PHT-CAD: Efficient CAD Parametric Primitive Analysis with Progressive Hierarchical Tuning
- URL: http://arxiv.org/abs/2503.18147v2
- Date: Wed, 26 Mar 2025 10:42:11 GMT
- Title: PHT-CAD: Efficient CAD Parametric Primitive Analysis with Progressive Hierarchical Tuning
- Authors: Ke Niu, Yuwen Chen, Haiyang Yu, Zhuofan Chen, Xianghui Que, Bin Li, Xiangyang Xue,
- Abstract summary: ParaCAD comprises over 10 million annotated drawings for training and 3,000 real-world industrial drawings with complex topological structures and physical constraints for test.<n> PHT-CAD is a novel 2D PPA framework that harnesses the modality alignment and reasoning capabilities of Vision-Language Models.
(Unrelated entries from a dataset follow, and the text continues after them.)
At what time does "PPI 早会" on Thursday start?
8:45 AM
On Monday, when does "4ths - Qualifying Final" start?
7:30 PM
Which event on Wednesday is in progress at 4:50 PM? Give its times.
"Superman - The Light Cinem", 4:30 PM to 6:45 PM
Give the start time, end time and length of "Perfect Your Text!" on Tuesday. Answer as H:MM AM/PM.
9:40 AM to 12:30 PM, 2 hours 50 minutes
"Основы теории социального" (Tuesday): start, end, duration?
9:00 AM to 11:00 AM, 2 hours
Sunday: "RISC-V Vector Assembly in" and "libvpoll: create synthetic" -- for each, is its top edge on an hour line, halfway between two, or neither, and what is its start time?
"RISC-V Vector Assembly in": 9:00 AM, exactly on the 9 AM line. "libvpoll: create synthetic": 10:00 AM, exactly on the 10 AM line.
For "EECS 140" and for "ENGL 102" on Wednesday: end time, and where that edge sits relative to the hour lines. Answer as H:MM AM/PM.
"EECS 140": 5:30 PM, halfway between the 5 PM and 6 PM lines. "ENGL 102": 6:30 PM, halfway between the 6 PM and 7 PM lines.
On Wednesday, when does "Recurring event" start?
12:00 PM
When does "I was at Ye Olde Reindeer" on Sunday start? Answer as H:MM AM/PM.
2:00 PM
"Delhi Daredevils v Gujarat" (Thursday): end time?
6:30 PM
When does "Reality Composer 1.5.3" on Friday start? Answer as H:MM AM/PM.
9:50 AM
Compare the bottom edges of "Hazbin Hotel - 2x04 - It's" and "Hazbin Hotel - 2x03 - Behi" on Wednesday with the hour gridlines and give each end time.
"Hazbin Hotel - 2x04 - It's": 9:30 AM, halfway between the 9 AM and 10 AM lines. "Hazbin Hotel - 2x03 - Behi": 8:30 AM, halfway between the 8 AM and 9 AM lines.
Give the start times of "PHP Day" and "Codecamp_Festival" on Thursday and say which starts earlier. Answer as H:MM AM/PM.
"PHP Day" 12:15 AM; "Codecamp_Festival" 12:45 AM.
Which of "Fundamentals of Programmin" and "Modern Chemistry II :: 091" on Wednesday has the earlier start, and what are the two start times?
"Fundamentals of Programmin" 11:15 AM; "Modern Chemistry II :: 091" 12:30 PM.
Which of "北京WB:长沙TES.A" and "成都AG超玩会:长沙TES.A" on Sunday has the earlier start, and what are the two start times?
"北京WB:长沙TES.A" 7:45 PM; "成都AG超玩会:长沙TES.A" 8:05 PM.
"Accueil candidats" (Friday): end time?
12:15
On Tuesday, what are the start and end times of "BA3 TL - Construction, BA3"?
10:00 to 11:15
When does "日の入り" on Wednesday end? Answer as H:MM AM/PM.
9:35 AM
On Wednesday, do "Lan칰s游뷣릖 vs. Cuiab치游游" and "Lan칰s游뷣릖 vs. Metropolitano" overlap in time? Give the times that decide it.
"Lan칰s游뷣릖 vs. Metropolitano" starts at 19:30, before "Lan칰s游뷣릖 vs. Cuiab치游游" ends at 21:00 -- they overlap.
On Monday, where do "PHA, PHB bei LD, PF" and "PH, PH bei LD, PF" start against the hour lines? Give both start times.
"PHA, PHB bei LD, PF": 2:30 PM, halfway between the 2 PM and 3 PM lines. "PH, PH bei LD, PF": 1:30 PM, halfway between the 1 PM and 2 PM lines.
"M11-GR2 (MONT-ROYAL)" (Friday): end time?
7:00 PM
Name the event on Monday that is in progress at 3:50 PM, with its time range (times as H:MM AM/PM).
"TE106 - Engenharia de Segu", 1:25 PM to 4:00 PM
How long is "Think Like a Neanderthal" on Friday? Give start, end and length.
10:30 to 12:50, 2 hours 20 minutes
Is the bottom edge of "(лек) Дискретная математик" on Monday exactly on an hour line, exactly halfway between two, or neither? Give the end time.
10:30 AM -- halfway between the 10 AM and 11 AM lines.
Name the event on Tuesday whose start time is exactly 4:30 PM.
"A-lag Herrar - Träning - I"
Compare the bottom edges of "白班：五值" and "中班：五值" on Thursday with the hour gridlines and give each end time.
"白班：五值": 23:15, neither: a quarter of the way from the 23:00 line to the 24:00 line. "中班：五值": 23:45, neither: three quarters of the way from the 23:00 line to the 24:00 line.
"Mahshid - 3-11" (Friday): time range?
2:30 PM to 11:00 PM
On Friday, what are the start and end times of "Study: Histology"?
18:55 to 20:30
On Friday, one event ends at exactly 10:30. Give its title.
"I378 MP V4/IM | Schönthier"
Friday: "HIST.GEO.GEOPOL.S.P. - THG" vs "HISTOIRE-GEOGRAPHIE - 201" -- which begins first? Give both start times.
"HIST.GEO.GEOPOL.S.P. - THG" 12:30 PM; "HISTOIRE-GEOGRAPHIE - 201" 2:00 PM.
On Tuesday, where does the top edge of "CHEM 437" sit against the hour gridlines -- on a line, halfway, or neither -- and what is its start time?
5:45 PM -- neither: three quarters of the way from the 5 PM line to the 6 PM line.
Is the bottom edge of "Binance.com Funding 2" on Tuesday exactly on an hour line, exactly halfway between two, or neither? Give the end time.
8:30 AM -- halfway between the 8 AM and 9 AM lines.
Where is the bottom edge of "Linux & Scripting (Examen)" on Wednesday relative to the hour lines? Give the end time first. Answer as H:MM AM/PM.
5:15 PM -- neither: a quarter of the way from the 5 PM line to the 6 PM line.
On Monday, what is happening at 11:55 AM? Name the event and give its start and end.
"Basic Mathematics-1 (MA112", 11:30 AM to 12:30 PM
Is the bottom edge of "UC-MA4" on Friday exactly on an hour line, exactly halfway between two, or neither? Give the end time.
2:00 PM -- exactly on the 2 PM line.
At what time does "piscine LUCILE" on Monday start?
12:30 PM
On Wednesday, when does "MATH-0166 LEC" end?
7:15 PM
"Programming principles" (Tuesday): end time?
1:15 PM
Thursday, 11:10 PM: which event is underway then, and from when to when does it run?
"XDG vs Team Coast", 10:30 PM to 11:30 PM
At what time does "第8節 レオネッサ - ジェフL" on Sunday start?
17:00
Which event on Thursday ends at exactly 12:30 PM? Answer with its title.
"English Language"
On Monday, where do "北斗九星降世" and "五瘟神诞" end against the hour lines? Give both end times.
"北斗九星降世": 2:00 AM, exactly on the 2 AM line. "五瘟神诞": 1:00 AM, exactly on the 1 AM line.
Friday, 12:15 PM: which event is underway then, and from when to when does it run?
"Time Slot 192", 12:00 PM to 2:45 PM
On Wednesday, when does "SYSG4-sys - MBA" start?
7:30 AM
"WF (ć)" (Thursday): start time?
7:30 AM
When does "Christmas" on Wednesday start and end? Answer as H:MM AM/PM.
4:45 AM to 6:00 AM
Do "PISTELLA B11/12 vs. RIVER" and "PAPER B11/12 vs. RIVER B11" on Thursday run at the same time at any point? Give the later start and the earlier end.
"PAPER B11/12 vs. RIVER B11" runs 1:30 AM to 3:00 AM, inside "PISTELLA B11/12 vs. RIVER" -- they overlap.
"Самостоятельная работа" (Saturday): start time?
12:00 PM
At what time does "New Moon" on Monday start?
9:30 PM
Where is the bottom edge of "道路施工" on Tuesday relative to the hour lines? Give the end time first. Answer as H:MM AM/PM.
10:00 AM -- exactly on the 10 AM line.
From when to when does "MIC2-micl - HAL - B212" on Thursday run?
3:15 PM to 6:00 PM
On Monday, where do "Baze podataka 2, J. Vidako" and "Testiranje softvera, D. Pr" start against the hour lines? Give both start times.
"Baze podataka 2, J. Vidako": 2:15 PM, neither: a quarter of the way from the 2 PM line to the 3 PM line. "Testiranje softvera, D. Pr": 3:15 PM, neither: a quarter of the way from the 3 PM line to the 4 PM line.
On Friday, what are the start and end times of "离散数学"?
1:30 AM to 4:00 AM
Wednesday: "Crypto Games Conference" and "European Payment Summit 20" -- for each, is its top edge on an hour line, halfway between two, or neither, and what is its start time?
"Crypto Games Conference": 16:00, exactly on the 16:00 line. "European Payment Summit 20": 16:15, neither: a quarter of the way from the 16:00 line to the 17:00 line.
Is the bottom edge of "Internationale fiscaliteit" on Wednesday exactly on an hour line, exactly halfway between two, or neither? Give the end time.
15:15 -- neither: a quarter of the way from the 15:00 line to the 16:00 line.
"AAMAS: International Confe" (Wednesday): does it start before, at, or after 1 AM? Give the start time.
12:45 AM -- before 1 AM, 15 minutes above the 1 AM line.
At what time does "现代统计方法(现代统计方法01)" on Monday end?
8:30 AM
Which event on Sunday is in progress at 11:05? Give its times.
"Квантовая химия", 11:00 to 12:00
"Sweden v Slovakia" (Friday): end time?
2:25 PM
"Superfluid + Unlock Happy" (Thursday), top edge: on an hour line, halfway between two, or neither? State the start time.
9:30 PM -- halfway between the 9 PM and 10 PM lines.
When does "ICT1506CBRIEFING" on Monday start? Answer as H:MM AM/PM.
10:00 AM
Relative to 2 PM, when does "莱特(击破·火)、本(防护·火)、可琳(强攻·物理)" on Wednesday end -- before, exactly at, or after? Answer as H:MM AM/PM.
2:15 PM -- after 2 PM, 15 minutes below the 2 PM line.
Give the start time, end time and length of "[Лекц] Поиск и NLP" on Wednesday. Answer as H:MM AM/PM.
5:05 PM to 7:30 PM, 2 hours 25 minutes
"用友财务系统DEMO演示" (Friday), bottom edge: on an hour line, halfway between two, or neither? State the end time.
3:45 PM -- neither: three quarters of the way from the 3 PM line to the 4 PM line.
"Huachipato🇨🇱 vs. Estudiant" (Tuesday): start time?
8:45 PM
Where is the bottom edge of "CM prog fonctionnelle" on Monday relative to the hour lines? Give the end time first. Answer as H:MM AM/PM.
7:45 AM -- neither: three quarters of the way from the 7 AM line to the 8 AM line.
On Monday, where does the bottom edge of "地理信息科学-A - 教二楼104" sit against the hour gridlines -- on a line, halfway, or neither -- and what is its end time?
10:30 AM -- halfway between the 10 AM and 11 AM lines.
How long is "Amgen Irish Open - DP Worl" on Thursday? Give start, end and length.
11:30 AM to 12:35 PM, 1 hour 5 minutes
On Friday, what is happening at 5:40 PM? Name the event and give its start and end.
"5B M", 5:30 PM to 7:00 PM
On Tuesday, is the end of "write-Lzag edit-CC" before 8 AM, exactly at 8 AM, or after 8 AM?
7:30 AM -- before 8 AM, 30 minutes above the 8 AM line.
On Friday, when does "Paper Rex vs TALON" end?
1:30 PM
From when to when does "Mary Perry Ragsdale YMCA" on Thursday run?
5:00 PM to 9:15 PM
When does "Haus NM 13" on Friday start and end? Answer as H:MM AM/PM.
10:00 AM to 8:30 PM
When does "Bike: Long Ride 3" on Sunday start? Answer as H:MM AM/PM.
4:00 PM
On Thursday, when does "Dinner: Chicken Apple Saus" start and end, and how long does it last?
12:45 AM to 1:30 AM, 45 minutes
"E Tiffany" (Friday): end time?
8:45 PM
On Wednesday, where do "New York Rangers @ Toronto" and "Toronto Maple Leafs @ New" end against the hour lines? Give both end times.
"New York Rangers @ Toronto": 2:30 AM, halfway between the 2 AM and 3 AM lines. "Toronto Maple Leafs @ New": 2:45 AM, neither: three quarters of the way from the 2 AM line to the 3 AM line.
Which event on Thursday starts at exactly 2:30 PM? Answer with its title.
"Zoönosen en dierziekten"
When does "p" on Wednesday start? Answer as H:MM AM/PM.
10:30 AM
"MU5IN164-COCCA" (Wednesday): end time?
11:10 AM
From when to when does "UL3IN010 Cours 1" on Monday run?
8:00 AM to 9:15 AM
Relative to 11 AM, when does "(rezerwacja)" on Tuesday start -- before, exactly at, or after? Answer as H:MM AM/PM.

- Score: 52.681829043446044
- License: http://arxiv.org/licenses/nonexclusive-distrib/1.0/
- Abstract: Computer-Aided Design (CAD) plays a pivotal role in industrial manufacturing, yet 2D Parametric Primitive Analysis (PPA) remains underexplored due to two key challenges: structural constraint reasoning and advanced semantic understanding. To tackle these challenges, we first propose an Efficient Hybrid Parametrization (EHP) for better representing 2D engineering drawings. EHP contains four types of atomic component i.e., point, line, circle, and arc). Additionally, we propose PHT-CAD, a novel 2D PPA framework that harnesses the modality alignment and reasoning capabilities of Vision-Language Models (VLMs) for precise engineering drawing analysis. In PHT-CAD, we introduce four dedicated regression heads to predict corresponding atomic components. To train PHT-CAD, a three-stage training paradigm Progressive Hierarchical Tuning (PHT) is proposed to progressively enhance PHT-CAD's capability to perceive individual primitives, infer structural constraints, and align annotation layers with their corresponding geometric representations. Considering that existing datasets lack complete annotation layers and real-world engineering drawings, we introduce ParaCAD, the first large-scale benchmark that explicitly integrates both the geometric and annotation layers. ParaCAD comprises over 10 million annotated drawings for training and 3,000 real-world industrial drawings with complex topological structures and physical constraints for test. Extensive experiments demonstrate the effectiveness of PHT-CAD and highlight the practical significance of ParaCAD in advancing 2D PPA research.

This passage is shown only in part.